1. The plaintiff's claim against the second defendant was dismissed with costs. 2. The first defendant was ordered to pay the plaintiff the sum of USD 5,753.90 as compensation for the stolen goods. 3. The first defendant was ordered to pay interest on the sum of USD 5,753.90 at the prescribed rate from the date of the order. 4. The first defendant was ordered to pay costs of suit.
1. Where a written lease agreement contains a clause permitting parties to discuss and agree on matters not covered by the written contract, subsequent oral agreements on such matters (including security arrangements) are enforceable and create binding contractual obligations. 2. The existence of an oral agreement can be established on a balance of probabilities through circumstantial evidence, including invoices, receipts, payments, and testimony regarding the parties' conduct over an extended period. 3. Where a party undertakes to provide a service (such as security) and receives payment for that service but fails to provide it, resulting in loss to the other party, that constitutes a breach of contract for which damages are recoverable. 4. In determining the appropriate currency for an award of damages, Zimbabwean courts have discretion to award judgment in the currency that will adequately compensate the plaintiff and redress the injury suffered. Where the local currency has been rendered valueless by inflation or is no longer in use, and the loss can be fairly calculated in foreign currency, the court may award damages in foreign currency even if the loss was originally suffered in local currency. 5. The principle of fair and adequate compensation requires that damages should reflect the true loss suffered by the plaintiff; where stolen goods must be replaced, compensation may be based on replacement value rather than depreciated value of the stolen items.
The court made observations about the application to amend pleadings under Rule 132 of the High Court Rules, 1971, noting that while the court has wide discretion to allow amendments "at any stage of the proceedings" for the purpose of "determining the real question in controversy between parties," such amendments should not be allowed where they appear designed to reconstruct a party's case after it has collapsed following evidence from key witnesses. The court also commented on the application for absolution from the instance, noting that where a plaintiff has presented a story that requires clear rebuttal from the other side, and has produced documentary evidence (receipts and invoices) that appear to confirm a contractual arrangement, it would be premature to grant absolution before hearing the defendant's evidence. The court endorsed the approach articulated by MAKARAU JP (as she then was) in Fabiola v Louis regarding judicial innovation in addressing the effects of currency collapse and inflation, emphasizing that courts should focus on ensuring that damages are meaningful and provide adequate compensation to plaintiffs rather than rigidly applying rules developed in stable currency environments.
This case is significant in Zimbabwean jurisprudence for several reasons: (1) It confirms that parties to a lease agreement can vary or add to the terms of their contract through subsequent oral agreements, particularly where the written contract contains an enabling clause permitting such variations. (2) It demonstrates how courts will determine the existence of oral agreements through examination of conduct and documentary evidence (invoices, receipts, payments). (3) Most importantly, it contributes to the jurisprudence on currency and damages in Zimbabwe, particularly during the transition from Zimbabwean dollars to the multi-currency system.
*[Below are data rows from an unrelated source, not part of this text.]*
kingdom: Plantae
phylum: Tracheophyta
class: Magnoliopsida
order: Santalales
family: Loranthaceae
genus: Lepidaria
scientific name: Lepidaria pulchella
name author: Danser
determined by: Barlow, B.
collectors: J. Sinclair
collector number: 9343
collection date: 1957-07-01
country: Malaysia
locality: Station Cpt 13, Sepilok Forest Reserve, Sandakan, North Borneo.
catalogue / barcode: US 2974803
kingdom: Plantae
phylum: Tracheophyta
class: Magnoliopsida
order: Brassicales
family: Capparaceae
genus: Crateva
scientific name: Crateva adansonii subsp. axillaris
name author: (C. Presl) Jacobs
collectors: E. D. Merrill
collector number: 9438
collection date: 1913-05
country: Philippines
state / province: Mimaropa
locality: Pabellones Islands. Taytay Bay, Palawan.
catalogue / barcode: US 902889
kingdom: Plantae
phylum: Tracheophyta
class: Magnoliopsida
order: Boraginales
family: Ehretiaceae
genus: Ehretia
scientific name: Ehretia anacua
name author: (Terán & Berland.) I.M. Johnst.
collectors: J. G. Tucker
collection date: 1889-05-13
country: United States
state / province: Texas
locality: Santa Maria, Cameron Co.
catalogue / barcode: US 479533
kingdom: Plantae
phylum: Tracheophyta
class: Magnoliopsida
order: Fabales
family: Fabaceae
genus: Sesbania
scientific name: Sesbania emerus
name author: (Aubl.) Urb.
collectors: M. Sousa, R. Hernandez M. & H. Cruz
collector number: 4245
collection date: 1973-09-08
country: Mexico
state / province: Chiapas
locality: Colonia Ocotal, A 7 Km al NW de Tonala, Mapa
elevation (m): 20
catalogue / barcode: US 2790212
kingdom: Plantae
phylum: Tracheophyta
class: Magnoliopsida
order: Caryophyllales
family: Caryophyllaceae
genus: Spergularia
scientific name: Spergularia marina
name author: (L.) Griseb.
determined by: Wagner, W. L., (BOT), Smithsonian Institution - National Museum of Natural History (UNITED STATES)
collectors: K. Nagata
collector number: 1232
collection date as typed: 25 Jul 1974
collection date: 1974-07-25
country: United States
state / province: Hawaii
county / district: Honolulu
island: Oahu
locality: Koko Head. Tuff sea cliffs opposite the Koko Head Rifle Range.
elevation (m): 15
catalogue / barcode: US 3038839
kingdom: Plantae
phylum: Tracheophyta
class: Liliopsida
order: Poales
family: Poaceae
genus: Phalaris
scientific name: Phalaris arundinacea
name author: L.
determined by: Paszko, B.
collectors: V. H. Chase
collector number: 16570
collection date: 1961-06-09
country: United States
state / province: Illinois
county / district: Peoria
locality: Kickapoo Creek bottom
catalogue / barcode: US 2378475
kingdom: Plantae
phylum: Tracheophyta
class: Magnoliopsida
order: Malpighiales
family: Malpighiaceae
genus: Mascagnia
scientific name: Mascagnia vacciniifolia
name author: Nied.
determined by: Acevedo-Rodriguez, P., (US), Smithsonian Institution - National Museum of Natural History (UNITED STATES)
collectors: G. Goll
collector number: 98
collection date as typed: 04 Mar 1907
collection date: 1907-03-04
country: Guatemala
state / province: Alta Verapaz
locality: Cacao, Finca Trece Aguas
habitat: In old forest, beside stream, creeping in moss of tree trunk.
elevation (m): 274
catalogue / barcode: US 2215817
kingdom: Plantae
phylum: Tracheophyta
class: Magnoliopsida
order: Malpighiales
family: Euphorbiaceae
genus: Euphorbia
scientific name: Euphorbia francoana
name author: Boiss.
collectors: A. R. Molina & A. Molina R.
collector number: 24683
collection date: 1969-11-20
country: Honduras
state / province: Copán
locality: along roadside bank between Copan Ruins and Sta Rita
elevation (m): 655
The judgment affirms that courts have discretion to award damages in foreign currency even where the loss was originally suffered in local currency, where this is necessary to provide fair and adequate compensation. This approach prioritizes substantive justice over formalistic adherence to the currency in which the loss was originally denominated, particularly relevant in contexts of currency collapse and hyperinflation. (4) The case also addresses the principle of full compensation in damages, rejecting arguments for depreciation where replacement value is necessary to adequately compensate the injured party.